> **Problem requirements**:
Read the data, and whenever a line holds the word "bowl", report that line.

> **Exercise materials**:

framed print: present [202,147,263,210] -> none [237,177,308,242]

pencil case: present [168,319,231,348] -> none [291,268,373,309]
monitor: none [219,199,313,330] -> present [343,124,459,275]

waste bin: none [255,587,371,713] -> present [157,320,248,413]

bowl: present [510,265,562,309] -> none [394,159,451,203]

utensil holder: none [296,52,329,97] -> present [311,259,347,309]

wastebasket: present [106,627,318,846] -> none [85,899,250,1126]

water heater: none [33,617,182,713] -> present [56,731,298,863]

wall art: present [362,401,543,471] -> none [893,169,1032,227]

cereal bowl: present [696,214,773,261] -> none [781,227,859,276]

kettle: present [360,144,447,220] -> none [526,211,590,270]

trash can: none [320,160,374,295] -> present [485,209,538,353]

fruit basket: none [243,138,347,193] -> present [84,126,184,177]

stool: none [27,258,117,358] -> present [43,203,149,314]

> **Reply to the task**:
bowl: present [510,265,562,309] -> none [394,159,451,203]
cereal bowl: present [696,214,773,261] -> none [781,227,859,276]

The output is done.